[API][partial]
[Search][yes]
[UI][no]
Content classification engines classify text into particular categories based on words in the text.
Engine input
Content classification engines can specify supportedInputFormats in their manifest for mime types they can support natively (e.g. text/plain, application/pdf). In this case, engines are given the entire file as their input and are responsible for outputting insights from the entire file in their .aion output.

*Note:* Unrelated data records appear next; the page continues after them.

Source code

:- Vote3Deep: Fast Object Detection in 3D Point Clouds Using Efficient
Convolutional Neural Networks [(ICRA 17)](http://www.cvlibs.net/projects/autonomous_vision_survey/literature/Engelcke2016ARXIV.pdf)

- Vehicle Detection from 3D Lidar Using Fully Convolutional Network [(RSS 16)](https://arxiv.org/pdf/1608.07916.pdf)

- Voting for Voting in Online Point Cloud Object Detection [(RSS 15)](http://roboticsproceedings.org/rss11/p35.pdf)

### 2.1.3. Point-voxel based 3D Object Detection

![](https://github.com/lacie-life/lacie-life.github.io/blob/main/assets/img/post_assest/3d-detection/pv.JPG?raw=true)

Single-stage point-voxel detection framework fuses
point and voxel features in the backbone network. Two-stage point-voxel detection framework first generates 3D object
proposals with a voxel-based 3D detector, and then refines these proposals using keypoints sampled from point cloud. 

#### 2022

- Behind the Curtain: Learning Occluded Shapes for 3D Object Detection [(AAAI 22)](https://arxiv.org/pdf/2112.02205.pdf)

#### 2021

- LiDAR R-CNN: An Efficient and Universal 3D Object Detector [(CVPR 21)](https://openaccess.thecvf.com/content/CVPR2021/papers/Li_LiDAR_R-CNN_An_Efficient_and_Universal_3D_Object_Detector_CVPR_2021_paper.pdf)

In the future, content classification engines will also be able to accept .aion text extraction output as their input, opening up processing to any file types supported by text extraction engines.
Engine output
Content classification engine output conforms to the concept validationContract and writes results into the object array as objects of type concept. The objectCategory array is used to specify one or more categories that the text has been classified into.
- The text written to the
class key are specified by the engine provider based on their own taxonomy. - If the classification is in reference to a particular taxonomy, the
@id key can be used to provide a URI to the category definition. - If there is a weighting or confidence on the various classifications, it can be expressed with the
confidence key.
aiWARE does not mandate a master concept taxonomy that engines are required to conform to. They use class names (and @id if appropriate) to map to external taxonomies.
See the concept validation contract json-schema.
Examples
A basic example of a content classification engine output using only required keys:
{
"validationContracts": ["concept"],
"object": [
{
"type": "concept",
"objectCategory": [
{
"class": "person"
}
]
}
]
}
A standard engine output example that classifies a particular sentence in a document into two categories from the IPTC Subject Codes taxonomy. IPTC is just one example. You can use any taxonomy if its classes can be referenced with a URI.
{
"validationContracts": ["concept"],
"object": [
{
"type": "concept",
"text": "this is the text being classified, and it's talking about business finance.",
"objectCategory": [
{
"class": "economy, business and finance",
"@id": "http://cv.iptc.org/newscodes/subjectcode/04000000",
"confidence": 0.468
},
{
"class": "financial and business service",
"@id": "http://cv.iptc.org/newscodes/subjectcode/04006000",
"confidence": 0.897
}
]
}
]
}